Ada yang sempat terlupakan pada hari
Kamis kemarin, saat saya tengah melatih marching band, Gunawan, anak
kelas VII A, menghampiri dan memberikan sebuah buku kecil yang berisi
cerita. Dia meminta saya membaca dan memberikan komentar atas ‘novel’nya
tersebut. Saya sempat bengong, karena yang dia tulis benar benar mirip
novel, malah ada kata pengantar serta daftar isinya. Padahal dia menulis
cerita tersebut di buku saku yang kecil dan ceritanya terlalu pendek
untuk disebut novel. Namun, karena si anak tersebut mengatakan bahwa itu
adalah novel, maka saya hanya bisa mengiyakan saja.
Buku
saku milik Gunawan yang ia gunakan untuk menulis cerita petualangannya.

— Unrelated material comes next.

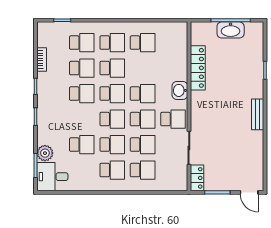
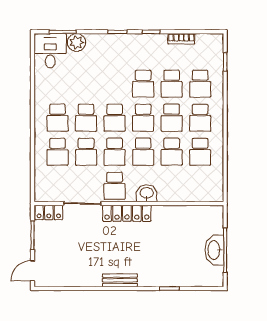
locker: (198, 68) -> (127, 213), moved
school desk: (82, 145) -> (172, 152), moved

Pematik digunakan sebagai pembading betapa kecilnya buku tersebut.
Sayangnya,
saat itu saya tidak sempat membacanya, karena kebetulan kegiatan di
sekolah menjelang perpisahan cukup padat. Buku saku itupun terlupakan
sampai tadi pagi, saat saya melihat anak tersebut di depan kelas. Karena
tadi pagi pun saya masih harus memberikan laporan nilai ke guru guru,
akhirnya saya keluarkan buku tersebut dari tas dan saya simpan di atas
meja agar ingat untuk membaca nya. Nah, siang tadi, akhirnya saya
menyempatkan untuk membaca ‘novel’ yang berjudul ‘Perjuangan Menguak Misteri Gua Lipong’ tersebut.
Saat saya mulai membaca nya, saya tidak sempat berhenti membuka setiap halamannya, karena meski bahasanya sederhana, namun ceritanya cukup menarik. Memang anak anak se usianya dipenuhi dengan imajinasi, yang kadang terlihat lucu, polos dan konyol. Saya pun menduga bahwa pemberian nama gua Lipong pun diilhami dari gua peninggalan tentara jepang di desa ini, yang sering disebut gua nipong.
Hanya saja, saya menyesalkan bahwa cerita tersebut berbau kekerasan (kematian, pembunuhan). Saya pun tidak menyalahkan si anak tersebut, karena mungkin semua itu diilhami dari tontonan yang sering ia lihat di TV. Saya pun jadi teringat tulisan anak saya yang lain, yaitu cerpen yang berjudul Naimah. Cerpen karya anak kelas VIII ini pun cenderung berbau kekerasan. Hal yang tidak saya sadari selama ini. Pikiran saya pun berlanjut ke tulisan tulisan mereka yang lain. Terutama puisi puisi yang sempat mereka posting kan di Tulisan Barudak. Meski tidak semua, namun cinta mendominasi tema puisi mereka. Yah, saya pun tidak bisa lari dari kenyataan, bahwa anak anak sekarang cenderung lebih cepat mengenal cinta dibanding anak jaman dulu.
Yah, mungkin inilah salah satu hikmah dari mengumpulkan tulisan tulisan mereka. Saya setidaknya sedikit tahu, bagaimana karakter mereka, bagaimana pemikiran mereka tentang hidup, tentang cinta, bahkan tentang guru mereka. :D
Di luar semua itu, saya sangat bersyukur bahwa anak anak saya mulai tergerak untuk menulis, dan berharap mereka membentuk diri mereka lebih baik dengan tulisan mereka.